In Miller, Judge Sporkin described the events alleged in the Loughlin complaint — the Army's practice of burying chemicals and contaminated weapons in Spring Valley.

When it buried live munitions, the Army had in effect "booby-trapped" the land. The live munitions were buried so close to the surface that subsequent preparation of the land for development by the plaintiffs resulted in unearthing of the munitions. It had to be obvious to the Army when it embarked on its disposal project that any subsequent user of the land may well need to excavate below the surface for subsequent construction.
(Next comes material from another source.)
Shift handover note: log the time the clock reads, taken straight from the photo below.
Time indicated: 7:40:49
It should have been recognized that such a reasonable use of the land obviously would have exposed the subsequent user to serious bodily harm or possibly even death if one of the unexploded munitions was discharged inadvertently. . . . No department of the government can so callously conduct itself, placing segments of the public in serious jeopardy, without appropriate warning of the hazards that exist. . . . The Army in this case created the hazard and literally "covered it up." . . . Why the Army has resisted discharging its obligations demanded by the law and the public interest is inexplicable.

Miller, 963 F. Supp. at 1243. Under the court's characterization of the events at issue, the Army's actions were "utterly intolerable in a civilized community," Jung, 791 A.2d at 50, and therefore "extreme and outrageous." Moreover, Judge Sporkin found that the Army should have known that any subsequent user of the land — a specific individual — would be exposed to severe harm. Plaintiffs have alleged that AU was an active participant in this behavior. These allegations, against the backdrop of Miller, are sufficient at this stage to state a claim for intentional infliction of emotional distress.*fn11


For the aforementioned reasons, defendant American University's motion to dismiss is denied.
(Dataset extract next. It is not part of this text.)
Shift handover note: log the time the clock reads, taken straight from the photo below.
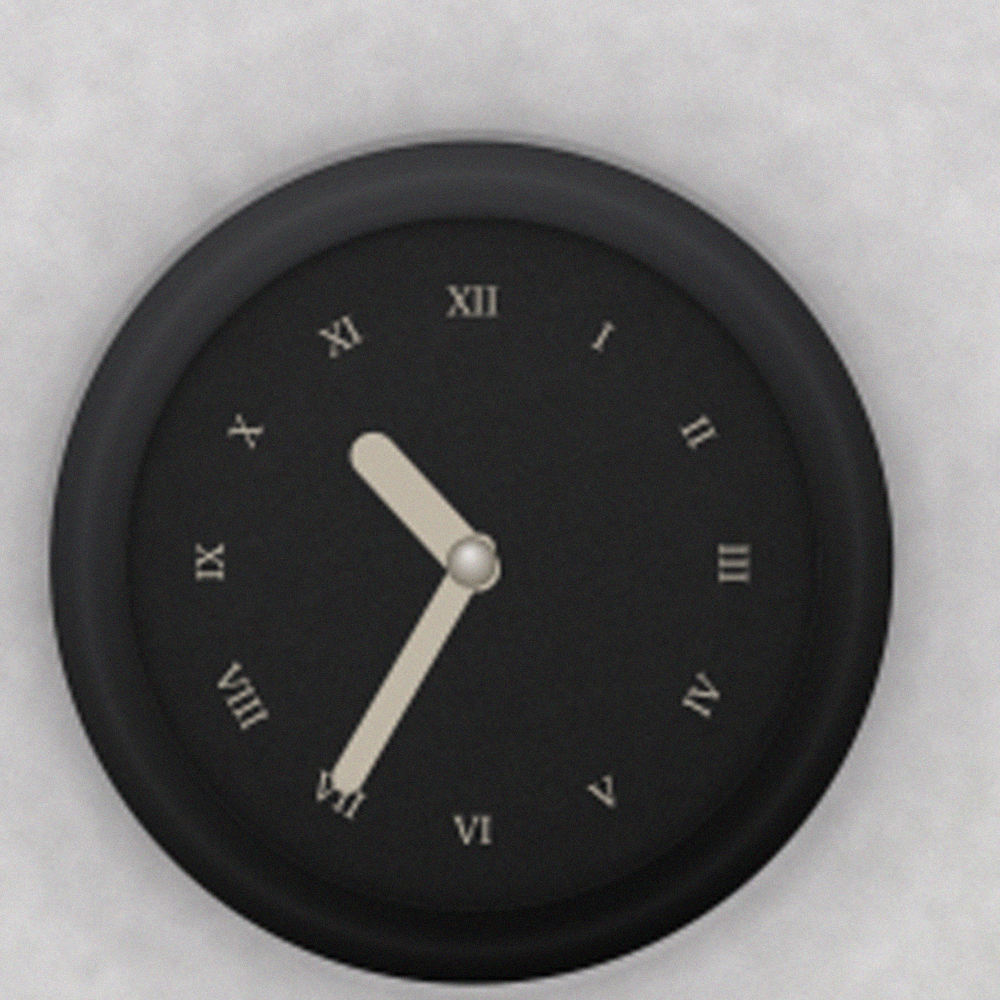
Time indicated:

A separate order accompanies this opinion.


Upon consideration of defendant American University's motion to dismiss [13-1], plaintiffs' opposition, and the entire record therein, and for the reasons stated in the accompanying Memorandum Opinion, it is hereby

ORDERED that defendant's motion is DENIED.



Upon consideration of defendant American University's motion to dismiss [16-1], plaintiffs opposition, and the entire record therein, and for the reasons stated in the Memorandum Opinion in Loughlin v. United States, Civil No. 02-152, it is hereby

ORDERED that defendant's motion is DENIED.



Upon consideration of defendant American University's motion to dismiss [9-1], plaintiffs opposition, and the entire record therein, and for the reasons stated in the Memorandum Opinion in Loughlin v. United States, Civil No. 02-152, it is hereby

ORDERED that defendant's motion is DENIED.